2. Hukum ashl tersebut dapat ditelusuri ‘illat (motivasi) hukumnya. Misalnya keharaman khamar dapat ditelusuri sebab pengharamannya, yaitu sifat memabukkan yang dapat merusak akal manusia. Jadi, hukum ashl bukan hukm yang tidak dapat diketahui ‘illat hukumnya (ghairu ma’qul al-ma’na) seperti masalah menghadap kiblat dalam shalat dan jumlah rakaat shalat.

C. Furu’
Furu’ atau cabang adalah sesuatu masalah yang tidaka da ketegasan hukumnya dalam Al-Quran, Sunnah dan Ijma’ yang hendak ditemukan hukumnya melalui Qiyas.

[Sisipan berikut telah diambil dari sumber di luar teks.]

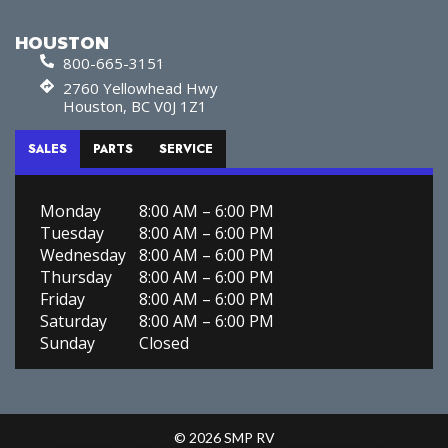
HOUSTON
800-665-3151
2760 Yellowhead Hwy
Houston, BC V0J 1Z1
SALES
PARTS
SERVICE
Monday
8:00 AM – 6:00 PM
Tuesday
8:00 AM – 6:00 PM
Wednesday
8:00 AM – 6:00 PM
Thursday
8:00 AM – 6:00 PM
Friday
8:00 AM – 6:00 PM
Saturday
8:00 AM – 6:00 PM
Sunday
Closed
© 2026 SMP RV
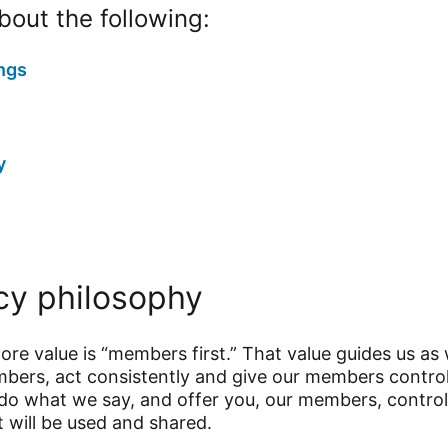
out the following:
ngs
y
cy philosophy
core value is “members first.” That value guides us as
embers, act consistently and give our members contr
do what we say, and offer you, our members, control
t will be used and shared.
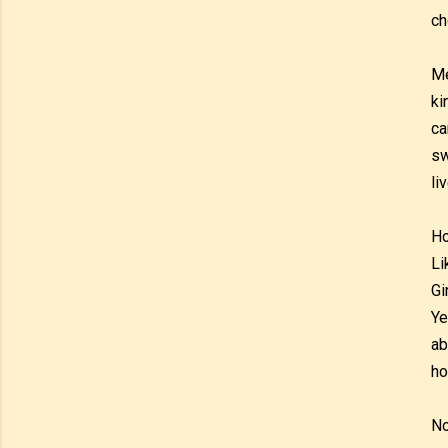
ch
Me
ki
ca
sw
li
Ho
Li
Gi
Ye
ab
ho
No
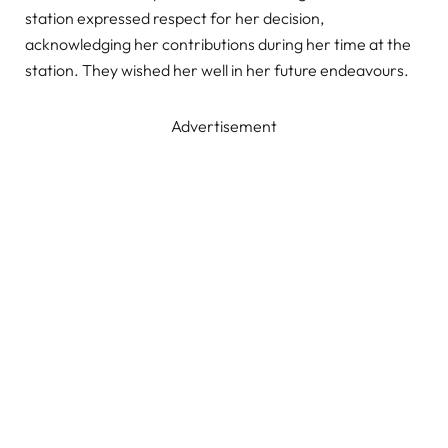
station expressed respect for her decision,
acknowledging her contributions during her time at the
station. They wished her well in her future endeavours.
Advertisement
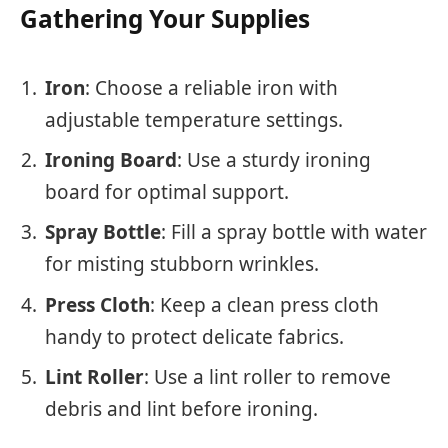
Gathering Your Supplies
Iron
: Choose a reliable iron with
adjustable temperature settings.
Ironing Board
: Use a sturdy ironing
board for optimal support.
Spray Bottle
: Fill a spray bottle with water
for misting stubborn wrinkles.
Press Cloth
: Keep a clean press cloth
handy to protect delicate fabrics.
Lint Roller
: Use a lint roller to remove
debris and lint before ironing.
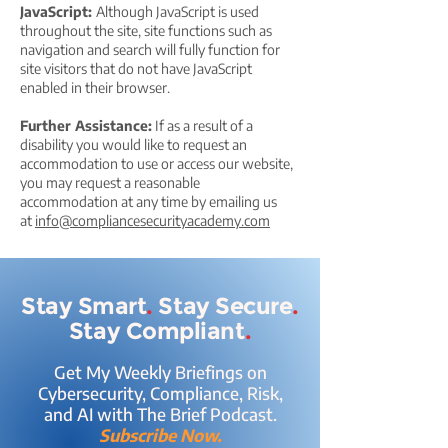
JavaScript:
Although JavaScript is used
throughout the site, site functions such as
navigation and search will fully function for
site visitors that do not have JavaScript
enabled in their browser.
Further Assistance:
If as a result of a
disability you would like to request an
accommodation to use or access our website,
you may request a reasonable
accommodation at any time by emailing us
at
info@compliancesecurityacademy.com
Stay Smart
.
Stay Secure
.
Stay Compliant
.
Get My Weekly Briefings on
Cybersecurity, Compliance, Risk,
and AI with The Brief Podcast.
Subscribe Now.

Misalnya keharaman narkoba yang ditetapkan melalui Qiyas terhadap ketentuan keharaman khamar dalam surat al-Maidah ayat 90. Adapun syarat-syarat furu’ adalah sebagai berikut :
1. Tidak ada nash atau ijma’ yang menjelaskan tentang hukum furu’ atau cabang.
2. Íllat yang terdapat pada cabang sama dengan ‘illat yang terdapat pada ashl, baik dalam zatnya maupun jenisnya.
3. Hukum cabang yang ditetapkan melalui Qiyas harus sama dengan hukum ashl sebagai tempat mengqiyaskannya.


D. ‘Illat
‘Illat secara bahasa berarti sesuatu yang bisa merubah keadaan, misalnya penyakit disebut illat karena sifatnya merubah kondisi seseorang yang terkena penyakit. Sedangkan menurut istilah Abdul Khallaf mengatakan bahwa ‘illat adalah suatu sifat pada ashl menjadi landasarn adanya hukum.14
Untuk sah suatu ‘illat dalam Qiyas harus memenuhi persyaratan, di antaranya yang terpenting adalah :
1. ‘Illat harus sesuai dengan tujuan pembentukan suatu hukum
2. ‘Illat harus konkrit, jelas dan terukur sehingga dapat disaksikan keberadaannya.
3. ‘Illat harus dalam bentuk dan keadaan yang jelas dan terbatas, sehingga tidak bercampur dengan yang lain

1 komentar:

Anonim mengatakan...

nak tanya..mana dapat rujukan ya? boleh tak nyatakan rujukan dari mana?